Objectives: The Veterans' SF-36 and SF-12 are important instruments for evaluating health status. Large-scale administration using mailed forms involves considerable expense and delays in acquiring data. We evaluated administration of these surveys using "computer telephony" (CT) with questions asked via computer over the telephone in an interactive, automated fashion, and responses entered using telephone keypads.

Methods: Utilizing a randomized controlled trial involving 1,998 veterans, we evaluated 3 administration modes for each survey instrument: 1) Mailed surveys (“M-arms"), 2) CT without supplying subjects with the questions beforehand (“T-arms"), and 3) CT in which the questions were supplied beforehand (“Tq-arms"). To reduce possible effects of response bias on inter-arm comparison of scores, we calculated “difference” scores by subtracting expected scores (based on age, gender, marital status and diagnoses) from observed scores.
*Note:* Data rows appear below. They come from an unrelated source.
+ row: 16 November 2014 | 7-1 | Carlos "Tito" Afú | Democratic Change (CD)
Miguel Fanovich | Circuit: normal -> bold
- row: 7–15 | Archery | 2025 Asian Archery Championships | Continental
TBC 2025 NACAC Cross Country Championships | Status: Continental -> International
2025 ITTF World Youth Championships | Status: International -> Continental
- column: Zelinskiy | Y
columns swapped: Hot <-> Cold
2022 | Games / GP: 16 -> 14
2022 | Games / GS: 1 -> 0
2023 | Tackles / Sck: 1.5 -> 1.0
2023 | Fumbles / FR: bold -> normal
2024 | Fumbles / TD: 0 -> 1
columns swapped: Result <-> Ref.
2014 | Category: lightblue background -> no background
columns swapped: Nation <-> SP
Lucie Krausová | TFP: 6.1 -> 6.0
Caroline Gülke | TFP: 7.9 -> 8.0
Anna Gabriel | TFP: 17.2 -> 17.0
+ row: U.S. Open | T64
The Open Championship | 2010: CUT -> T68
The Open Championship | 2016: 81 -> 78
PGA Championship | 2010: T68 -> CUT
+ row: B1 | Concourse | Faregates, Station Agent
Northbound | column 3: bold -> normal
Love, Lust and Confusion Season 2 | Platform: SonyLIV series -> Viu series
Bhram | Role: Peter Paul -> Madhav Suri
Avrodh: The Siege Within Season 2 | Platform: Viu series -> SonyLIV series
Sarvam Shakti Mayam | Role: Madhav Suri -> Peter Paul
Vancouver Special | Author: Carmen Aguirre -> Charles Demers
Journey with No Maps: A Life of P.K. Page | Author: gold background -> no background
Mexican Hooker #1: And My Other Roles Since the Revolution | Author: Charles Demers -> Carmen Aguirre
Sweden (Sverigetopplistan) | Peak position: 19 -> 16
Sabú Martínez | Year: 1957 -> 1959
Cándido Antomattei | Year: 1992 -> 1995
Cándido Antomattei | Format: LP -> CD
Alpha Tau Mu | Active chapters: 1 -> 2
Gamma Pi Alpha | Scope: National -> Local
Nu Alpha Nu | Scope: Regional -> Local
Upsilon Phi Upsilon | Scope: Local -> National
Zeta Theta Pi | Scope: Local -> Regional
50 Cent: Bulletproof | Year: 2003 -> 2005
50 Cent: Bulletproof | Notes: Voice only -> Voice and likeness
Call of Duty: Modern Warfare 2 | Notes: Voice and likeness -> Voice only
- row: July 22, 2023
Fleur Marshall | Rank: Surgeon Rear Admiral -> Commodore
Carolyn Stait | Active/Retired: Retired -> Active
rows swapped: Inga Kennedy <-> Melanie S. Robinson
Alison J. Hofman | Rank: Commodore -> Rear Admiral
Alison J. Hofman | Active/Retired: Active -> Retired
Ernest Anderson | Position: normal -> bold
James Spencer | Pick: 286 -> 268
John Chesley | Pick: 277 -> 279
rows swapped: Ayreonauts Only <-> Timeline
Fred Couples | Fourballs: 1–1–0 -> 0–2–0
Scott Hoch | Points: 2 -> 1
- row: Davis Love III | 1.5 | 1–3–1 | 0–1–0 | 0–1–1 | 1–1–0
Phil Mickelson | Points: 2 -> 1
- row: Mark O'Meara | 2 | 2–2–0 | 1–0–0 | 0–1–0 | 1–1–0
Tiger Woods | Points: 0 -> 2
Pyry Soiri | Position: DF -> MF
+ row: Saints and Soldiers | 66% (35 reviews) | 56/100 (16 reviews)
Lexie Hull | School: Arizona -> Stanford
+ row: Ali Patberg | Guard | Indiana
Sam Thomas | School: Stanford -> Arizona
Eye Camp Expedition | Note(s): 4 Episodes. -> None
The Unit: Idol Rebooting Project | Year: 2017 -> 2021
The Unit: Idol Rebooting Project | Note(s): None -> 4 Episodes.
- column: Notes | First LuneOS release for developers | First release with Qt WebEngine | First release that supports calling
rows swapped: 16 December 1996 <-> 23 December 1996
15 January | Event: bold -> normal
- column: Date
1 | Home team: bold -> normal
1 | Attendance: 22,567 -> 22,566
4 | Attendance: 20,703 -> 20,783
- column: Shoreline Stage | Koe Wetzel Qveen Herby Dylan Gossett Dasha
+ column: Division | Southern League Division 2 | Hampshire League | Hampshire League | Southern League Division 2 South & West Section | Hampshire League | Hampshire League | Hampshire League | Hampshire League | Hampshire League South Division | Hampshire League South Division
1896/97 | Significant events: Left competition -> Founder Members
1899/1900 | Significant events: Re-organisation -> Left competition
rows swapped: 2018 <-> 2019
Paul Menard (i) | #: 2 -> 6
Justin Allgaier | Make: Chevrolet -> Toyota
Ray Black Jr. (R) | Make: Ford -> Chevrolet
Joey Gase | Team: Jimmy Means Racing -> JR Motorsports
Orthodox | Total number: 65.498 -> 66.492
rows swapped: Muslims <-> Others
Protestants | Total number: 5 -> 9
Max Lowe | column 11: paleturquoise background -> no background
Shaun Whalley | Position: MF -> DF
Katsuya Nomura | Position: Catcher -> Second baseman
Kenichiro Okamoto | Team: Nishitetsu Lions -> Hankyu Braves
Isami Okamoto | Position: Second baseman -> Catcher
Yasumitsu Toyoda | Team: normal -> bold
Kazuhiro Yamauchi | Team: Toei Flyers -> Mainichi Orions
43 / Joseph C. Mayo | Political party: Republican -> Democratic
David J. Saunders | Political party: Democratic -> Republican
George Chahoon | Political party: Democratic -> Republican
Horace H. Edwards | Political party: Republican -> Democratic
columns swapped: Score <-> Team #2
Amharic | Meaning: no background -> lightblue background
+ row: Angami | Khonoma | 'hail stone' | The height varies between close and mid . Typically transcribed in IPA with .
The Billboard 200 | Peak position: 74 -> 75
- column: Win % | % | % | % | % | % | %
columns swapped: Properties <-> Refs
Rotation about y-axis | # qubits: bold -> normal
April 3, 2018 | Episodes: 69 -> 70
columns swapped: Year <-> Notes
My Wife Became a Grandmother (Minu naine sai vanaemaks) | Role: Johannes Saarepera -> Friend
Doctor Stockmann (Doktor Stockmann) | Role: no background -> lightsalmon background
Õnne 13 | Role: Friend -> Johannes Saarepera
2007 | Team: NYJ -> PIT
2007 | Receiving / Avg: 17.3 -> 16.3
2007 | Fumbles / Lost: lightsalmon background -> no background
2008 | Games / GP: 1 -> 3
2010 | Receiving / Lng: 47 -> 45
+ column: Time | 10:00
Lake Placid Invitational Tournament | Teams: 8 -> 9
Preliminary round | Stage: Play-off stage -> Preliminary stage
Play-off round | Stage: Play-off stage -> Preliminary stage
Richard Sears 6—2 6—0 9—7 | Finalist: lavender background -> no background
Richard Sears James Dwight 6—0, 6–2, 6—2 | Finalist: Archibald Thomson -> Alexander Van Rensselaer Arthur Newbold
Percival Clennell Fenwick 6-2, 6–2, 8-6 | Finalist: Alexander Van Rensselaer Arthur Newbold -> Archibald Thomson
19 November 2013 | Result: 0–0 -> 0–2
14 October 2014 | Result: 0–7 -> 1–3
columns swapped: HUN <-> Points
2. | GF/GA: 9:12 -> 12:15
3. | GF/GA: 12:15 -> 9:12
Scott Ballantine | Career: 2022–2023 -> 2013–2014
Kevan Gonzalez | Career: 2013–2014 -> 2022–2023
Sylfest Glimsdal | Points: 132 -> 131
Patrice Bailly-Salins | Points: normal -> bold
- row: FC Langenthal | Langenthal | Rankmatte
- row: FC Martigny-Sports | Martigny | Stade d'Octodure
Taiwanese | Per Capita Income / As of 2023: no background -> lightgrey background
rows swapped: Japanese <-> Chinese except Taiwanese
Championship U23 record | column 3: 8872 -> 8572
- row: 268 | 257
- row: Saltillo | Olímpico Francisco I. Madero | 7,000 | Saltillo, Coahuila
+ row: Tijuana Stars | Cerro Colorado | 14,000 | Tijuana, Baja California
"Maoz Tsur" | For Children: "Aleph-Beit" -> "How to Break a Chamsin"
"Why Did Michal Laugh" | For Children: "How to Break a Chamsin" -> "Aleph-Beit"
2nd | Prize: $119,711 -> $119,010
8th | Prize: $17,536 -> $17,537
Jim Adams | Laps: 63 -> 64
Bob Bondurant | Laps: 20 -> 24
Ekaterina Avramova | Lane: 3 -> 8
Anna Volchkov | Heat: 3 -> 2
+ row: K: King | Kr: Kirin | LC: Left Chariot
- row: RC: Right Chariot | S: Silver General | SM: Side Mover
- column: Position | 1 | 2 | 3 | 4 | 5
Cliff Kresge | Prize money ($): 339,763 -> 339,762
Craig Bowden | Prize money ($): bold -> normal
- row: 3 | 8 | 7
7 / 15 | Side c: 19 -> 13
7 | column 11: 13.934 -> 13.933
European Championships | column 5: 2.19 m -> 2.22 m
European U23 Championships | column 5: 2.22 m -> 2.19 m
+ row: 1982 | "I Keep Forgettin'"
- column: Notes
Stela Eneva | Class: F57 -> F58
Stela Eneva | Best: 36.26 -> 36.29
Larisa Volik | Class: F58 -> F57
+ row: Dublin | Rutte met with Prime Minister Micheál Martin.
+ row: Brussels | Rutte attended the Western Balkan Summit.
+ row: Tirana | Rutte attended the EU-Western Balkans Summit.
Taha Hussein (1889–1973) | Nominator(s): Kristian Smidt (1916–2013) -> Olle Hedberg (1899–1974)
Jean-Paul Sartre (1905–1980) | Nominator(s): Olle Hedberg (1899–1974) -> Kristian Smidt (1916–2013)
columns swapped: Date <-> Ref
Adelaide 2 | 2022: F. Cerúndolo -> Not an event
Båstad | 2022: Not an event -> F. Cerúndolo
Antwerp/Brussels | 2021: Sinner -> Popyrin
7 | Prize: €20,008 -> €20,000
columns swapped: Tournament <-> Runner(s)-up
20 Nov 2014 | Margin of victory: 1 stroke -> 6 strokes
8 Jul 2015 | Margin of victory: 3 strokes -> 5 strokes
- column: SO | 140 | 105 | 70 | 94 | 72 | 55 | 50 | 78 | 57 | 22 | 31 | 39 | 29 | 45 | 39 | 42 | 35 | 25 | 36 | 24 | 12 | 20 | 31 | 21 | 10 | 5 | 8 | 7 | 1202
Results: The CT arms had significantly lower response rates compared to the M-arms (24% vs. 71%, p<.05), and Tq-arms had a higher response rate compared to the T-arms (27% vs. 21%, p<.05). Among responders, there were no significant differences among arms in age, marital status or disease burden (as measured by expected Physical Component Summary (PCS) or Mental Component Summary (MCS) scores). For responders, completeness of responses, as measured by calculable summary scores, was not statistically different among arms. For the Veterans’ SF-36, the MCS difference score and four scale difference scores for the T-arm were significantly greater compared to the M-arm (p<.05). There were no significant differences among modes in PCS or MCS difference scores for the Veterans’ SF-12 or in PCS difference scores for the Veterans’ SF-36.

Conclusions: While response rates for our specific implementation of CT were low compared to mailed surveys, there did not appear to be additional barriers to response based on age or overall disease burden, and completeness of responses was similar. Certain survey scores acquired by CT differed from mailed surveys and should be interpreted with caution.

Impact statement: This study improves our understanding of the use of CT for administration of the Veterans' SF-36 and SF-12. Further research is needed to explore methods of improving response rates and to better understand observed effects of administration mode on scores.